(Beginning of SELECTED EXTRACT)

Usually, it's a less than ideal remedy to try to dose your plants to alleviate a 'suspected' deficiency of any particular nutrient because of how easily it can affect uptake of one or more other essential nutrients. This is true whether we're growing in containers or in the ground (mineral soils), but probably a harder rule when it comes to growing in containers.

When it comes to the objectives of supplementing plant nutrition, and in order to be on target, it's difficult to argue with the idea that our focus should be on ensuring all the nutrients plants normally assimilate from the soil are A) IN the soil and available for uptake at all times, B) in the soil in a favorable ratio - that is to say in a ratio that mimics the ratio at which the plant actually uses the nutrient, C) at a concentration high enough to ensure no nutritional deficiencies, yet still low enough to ensure the plant's ability to take up water efficiently, and the nutrients dissolved in that water won't be impeded (by a high concentration of solubles in the soil solution).

(End of SELECTED EXTRACT)
(Beginning of INFORMATION SUPPLIED)

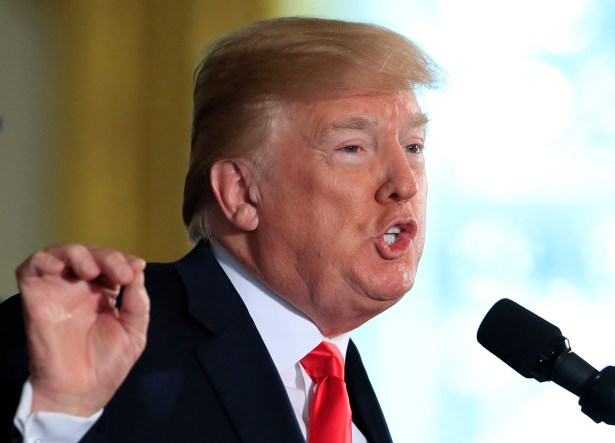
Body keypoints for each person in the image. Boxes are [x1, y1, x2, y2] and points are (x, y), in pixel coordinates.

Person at [0, 16, 441, 442]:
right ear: (241, 193)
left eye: (413, 146)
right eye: (352, 148)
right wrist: (60, 415)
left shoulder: (336, 374)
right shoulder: (96, 332)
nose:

(End of INFORMATION SUPPLIED)

§ WHAT THE EXERCISE ASKS
In the passage on supplementing plant nutrients, rewrite the part that opens with "Usually, it's a" and closes with "growing in containers.", replacing "remedy" with "solution".

§ RESULT FOR THIS TASK
Usually, it's a less than ideal solution to try to dose your plants to alleviate a 'suspected' deficiency of any particular nutrient because of how easily it can affect uptake of one or more other essential nutrients. This is true whether we're growing in containers or in the ground (mineral soils), but probably a harder rule when it comes to growing in containers.